I've looked around at other similar questions on SO but can't quite piece things together well enough. I have a Rails app (on Heroku) that uses Puma with both multiple processes and multiple threads. My app also uses Redis as a secondary data store (in addition to a SQL database), querying Redis directly (well, through the connection_pool gem).

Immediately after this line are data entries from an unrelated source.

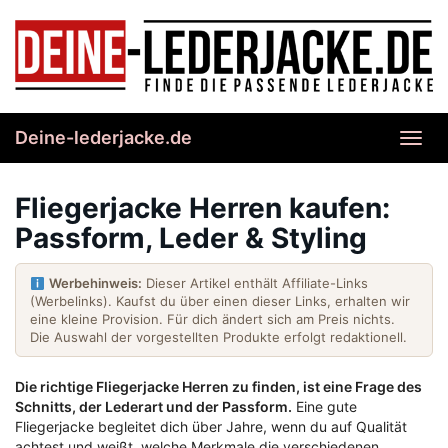
Skip
to
main
content
Deine-lederjacke.de
Toggl
navig
Fliegerjacke Herren kaufen:
Passform, Leder & Styling
Werbehinweis:
Dieser Artikel enthält Affiliate-Links
(Werbelinks). Kaufst du über einen dieser Links, erhalten wir
eine kleine Provision. Für dich ändert sich am Preis nichts.
Die Auswahl der vorgestellten Produkte erfolgt redaktionell.
Die richtige Fliegerjacke Herren zu finden, ist eine Frage des
Schnitts, der Lederart und der Passform.
Eine gute
Fliegerjacke begleitet dich über Jahre, wenn du auf Qualität
achtest und weißt, welche Merkmale die verschiedenen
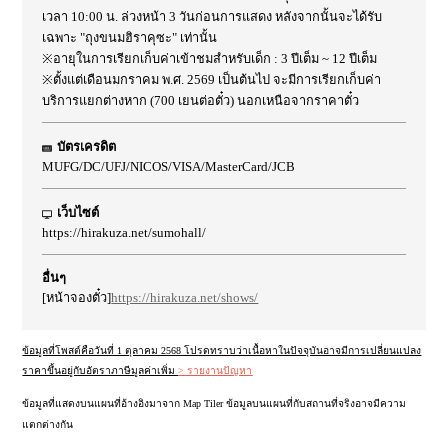
เวลา 10:00 น. ล่วงหน้า 3 วันก่อนการแสดง หลังจากนั้นจะได้รับ
เฉพาะ "ถุงขนมฮิราคุซะ" เท่านั้น
※อายุในการเรียกเก็บค่าเข้าชมสำหรับเด็ก : 3 ปีเต็ม ~ 12 ปีเต็ม
※ตั้งแต่เดือนมกราคม พ.ศ. 2569 เป็นต้นไป จะมีการเรียกเก็บค่า
บริการแยกต่างหาก (700 เยนต่อตั๋ว) นอกเหนือจากราคาตั๋ว
บัตรเครดิต
MUFG/DC/UFJ/NICOS/VISA/MasterCard/JCB
เว็บไซต์
https://hirakuza.net/sumohall/
อื่นๆ
[หน้าจองตั๋ว]
https://hirakuza.net/shows/
ข้อมูลที่โพสต์คือวันที่ 1 ตุลาคม 2568 โปรดทราบว่าเนื้อหาในปัจจุบันอาจมีการเปลี่ยนแปลง
ราคาขึ้นอยู่กับอัตราภาษีมูลค่าเพิ่ม
> รายงานปัญหา
ข้อมูลที่แสดงบนแผนที่อ้างอิงมาจาก Map Tiler ข้อมูลบนแผนที่กับสถานที่จริงอาจมีความ
แตกต่างกัน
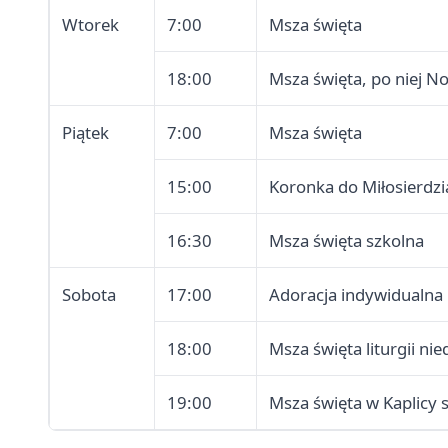
Wtorek
7:00
Msza święta
18:00
Msza święta, po niej N
Piątek
7:00
Msza święta
15:00
Koronka do Miłosierdz
16:30
Msza święta szkolna
Sobota
17:00
Adoracja indywidualna
18:00
Msza święta liturgii nie
19:00
Msza święta w Kaplicy s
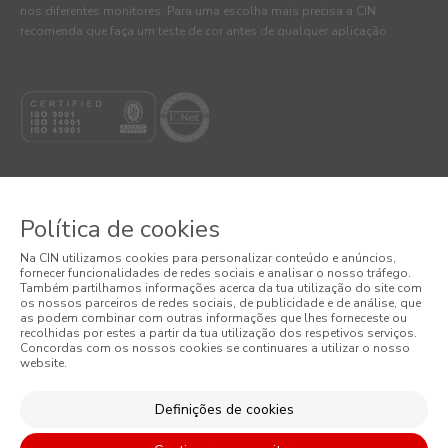
nos diferentes monitores. Para uma escolha mais precisa a CIN
recomenda que faça um teste de cor antes de qualquer aplicação.
Política de cookies
© 2026 CIN, S.A.
Na CIN utilizamos cookies para personalizar conteúdo e anúncios,
fornecer funcionalidades de redes sociais e analisar o nosso tráfego.
Termos e Condições
Também partilhamos informações acerca da tua utilização do site com
os nossos parceiros de redes sociais, de publicidade e de análise, que
as podem combinar com outras informações que lhes forneceste ou
Política de Privacidade
recolhidas por estes a partir da tua utilização dos respetivos serviços.
Concordas com os nossos cookies se continuares a utilizar o nosso
website.
Política de Cookies
Condições Gerais de Venda
Definições de cookies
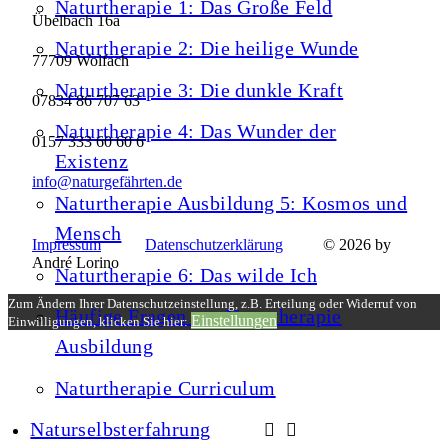
Naturtherapie 1: Das Große Feld
Übelbach 16a
Naturtherapie 2: Die heilige Wunde
77709 Wolfach
Naturtherapie 3: Die dunkle Kraft
07834 86 707 63
Naturtherapie 4: Das Wunder der
0157 333 60 60 6
Existenz
info@naturgefährten.de
Naturtherapie Ausbildung 5: Kosmos und
Mensch
Impressum
Datenschutzerklärung
© 2026 by
André Lorino
Naturtherapie 6: Das wilde Ich
Zum Ändern Ihrer Datenschutzeinstellung, z.B. Erteilung oder Widerruf von
Häufige Fragen zur Naturtherapie
Einstellungen
Einwilligungen, klicken Sie hier:
Ausbildung
Naturtherapie Curriculum
Naturselbsterfahrung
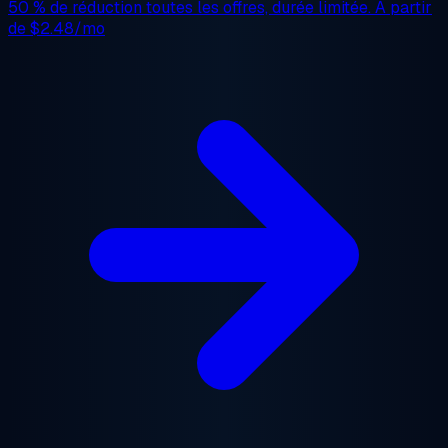
50 % de réduction
toutes les offres, durée limitée. À partir
de
$2.48/mo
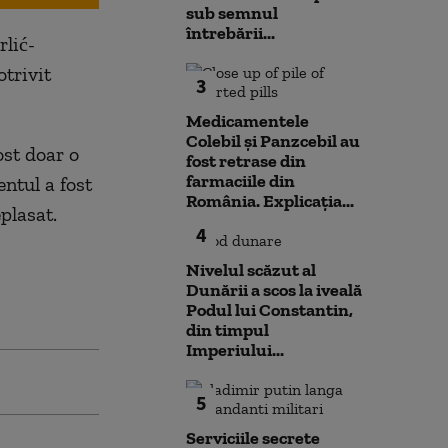
sub semnul
întrebării...
rlić-
otrivit
3
Medicamentele
Colebil și Panzcebil au
ost doar o
fost retrase din
farmaciile din
ntul a fost
România. Explicația...
eplasat.
4
Nivelul scăzut al
Dunării a scos la iveală
Podul lui Constantin,
din timpul
Imperiului...
5
Serviciile secrete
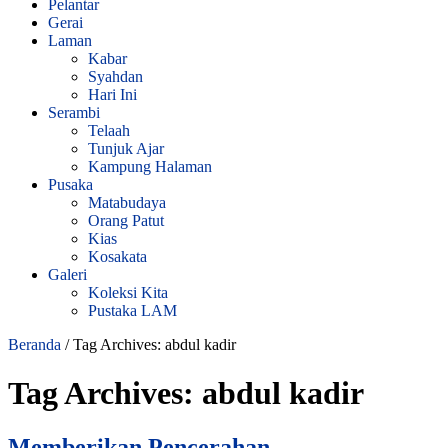
Pelantar
Gerai
Laman
Kabar
Syahdan
Hari Ini
Serambi
Telaah
Tunjuk Ajar
Kampung Halaman
Pusaka
Matabudaya
Orang Patut
Kias
Kosakata
Galeri
Koleksi Kita
Pustaka LAM
Beranda
/
Tag Archives: abdul kadir
Tag Archives:
abdul kadir
Memberikan Pencerahan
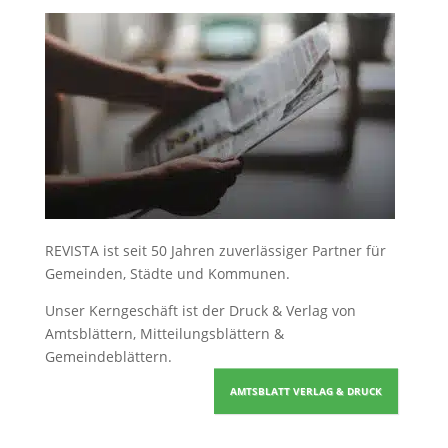
REVISTA ist seit 50 Jahren zuverlässiger Partner für
Gemeinden, Städte und Kommunen.
Unser Kerngeschäft ist der
Druck & Verlag von
Amtsblättern, Mitteilungsblättern &
Gemeindeblättern
.
AMTSBLATT VERLAG & DRUCK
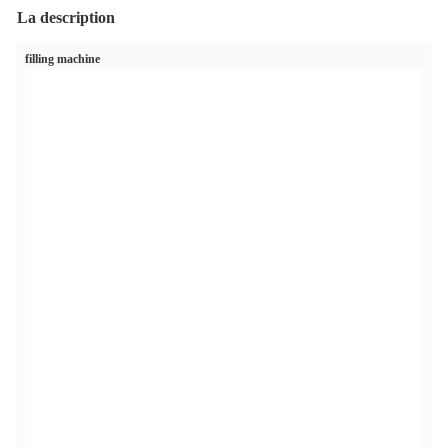
La description
filling machine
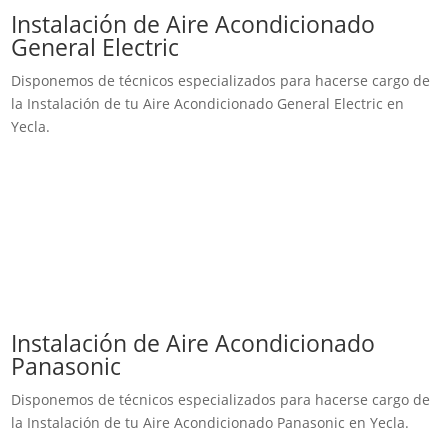
Instalación de Aire Acondicionado
General Electric
Disponemos de técnicos especializados para hacerse cargo de
la Instalación de tu Aire Acondicionado General Electric en
Yecla.
Instalación de Aire Acondicionado
Panasonic
Disponemos de técnicos especializados para hacerse cargo de
la Instalación de tu Aire Acondicionado Panasonic en Yecla.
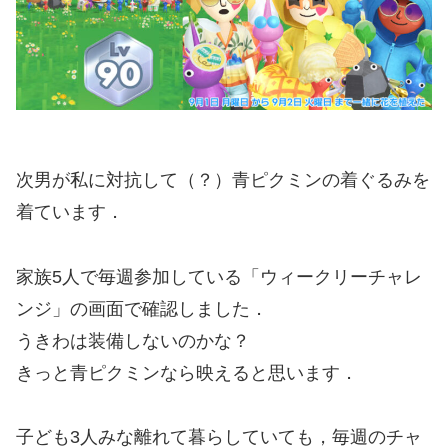
次男が私に対抗して（？）青ピクミンの着ぐるみを
着ています．
家族5人で毎週参加している「ウィークリーチャレ
ンジ」の画面で確認しました．
うきわは装備しないのかな？
きっと青ピクミンなら映えると思います．
子ども3人みな離れて暮らしていても，毎週のチャ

Here's my Puma config file:
workers Integer(ENV["WEB_CONCURRENCY"] || 4)
threads_count = Integer(ENV["MAX_THREADS"] || 5)
threads threads_count, threads_count
preload_app!
rackup DefaultRackup
port ENV["PORT"] || 3000
environment ENV["RACK_ENV"] || "development"
on_worker_boot do
# Worker specific setup for Rails 4.1+
ActiveRecord::Base.establish_connection
redis_connections_per_process = Integer(ENV["REDIS_CONNS_PER_PROCESS"] || 5)
$redis = ConnectionPool.new(size: redis_connections_per_process) do
Redis.new(url: ENV["REDIS_URL"] || "redis://localhost:6379/0")
end
end
My Redis instance has a connection limit of 20, and I find myself regularly going over this limit, despite having what should be (as far as I can tell) only 5 connections per process spread across 4 worker processes.
In fact, I even get max number of clients reached Redis errors when I set REDIS_CONNS_PER_PROCESS to 1. Is on_worker_boot called for each thread rather than each process?
I've also tried having a separate redis.rb initializer, which works but only when REDIS_CONNS_PER_PROCESS is 1, which seems odd since I should be able to have it up to 4 if I'm doing my math correctly (4 worker processes + 1 master process) * 4 connections per process. (Note that for the purposes of this question I'm ignoring errors that occur around deploying, since I'm assuming Heroku might be connecting both old and new processes during that process, even though I'm not using Preboot.)
Where am I misunderstanding how this all fits together?